Any album with guest appearances by Bill Callahan, Okkervil River’s Will Sheff, and Daniel Johnston is automatically going to be worth a listen. But, notable as they may be, the contributions of those three artists aren’t the most compelling things about Ivy and the Wicker Suitcase. It's actually the form: The project is a combination of song, narration, sound effects, and incidental music, all gathered in a package that includes a CD and a fully illustrated hardcover book—sort of like a cross between a 1930s radio play and vintage Disney read-along book. It’s masterminded by the veteran Austin-based musician/producer Brian Beattie, who’s worked with Callahan, Sheff, and Johnston in the studio in the past, along with everyone from Patty Griffin to the Dead Milkmen.

Ivy is illustrated by Beattie’s wife, Valerie Fowler, whose lush, black-and-white artwork is both whimsical and haunting. But the star of this “sonic drama,” as Beattie likes to call it, is young Grace London, the voice of the titular main character. Ivy is a ten-year-old girl who falls down a well and into a surreal world that’s part Wonderland, part Oz. There she meets an array of extraordinary characters, such as Callahan’s droopy-lidded deity, known only as Everything. 

None of it would work of Beattie’s music didn’t back it up—but it does, beautifully. Blues, folk, country, and psychedelia all meld into a panoramic whole. On “Nobody Understands Me”, Johnston—who plays the Big Boss, Lord of the Underworld—is improbably paired with a track of stomping hard rock; hearing him belt out lines like “Gentlemen, ladies /Welcome to Hades” over Zeppelin-esque riffs is something to behold. Sheff’s character of Mr.

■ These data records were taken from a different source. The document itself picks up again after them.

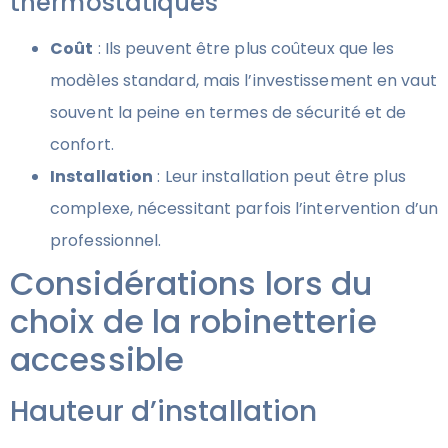
thermostatiques
Coût
: Ils peuvent être plus coûteux que les
modèles standard, mais l’investissement en vaut
souvent la peine en termes de sécurité et de
confort.
Installation
: Leur installation peut être plus
complexe, nécessitant parfois l’intervention d’un
professionnel.
Considérations lors du
choix de la robinetterie
accessible
Hauteur d’installation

Kirby, on the other hand, sings more sensitively of bureaucratic angst on “Busy, Busy, Busy”, a song that still manages to swagger like an amalgam of Preservation-era Ray Davies and Hunky Dory-era David Bowie.

Beattie is just wrapping up Ivy's East Coast tour, a series of what he calls “low tech immersive multimedia happenings." Performances include a visual component called “The Crankie Show”, a series of 30-foot-long illustrations that Fowler hand-cranks as Beattie plays—“a sort of hand-drawn video,” he explains.

“By far the hardest part of making Ivy was the sheer quantity of details that needed to be tended to,” admits Beattie, who started working on Ivy in 2008. “Especially if I was going to do it right. I’m all about hand-making and doing it yourself, so I learned the [cinematic sound-design] art of Foley. I analyzed what makes the incidental music of late-1930s film so unique. I probably watched a hundred movie musicals. Valerie did about fifty illustrations, most of which took ten days or more, each. My family wanted to kill me.”

Luckily, Beattie survived the five-year process of creating Ivy, which was crowdfunded via Kickstarter. His and Fowler’s tour has been a long journey; operating outside the established paradigm of band-record-rock-venue isn’t easy. But the scale, ambition, and mad joy of creation behind Ivy and the Wicker Suitcase is well worth the immersion—and the imagination—needed to experience it.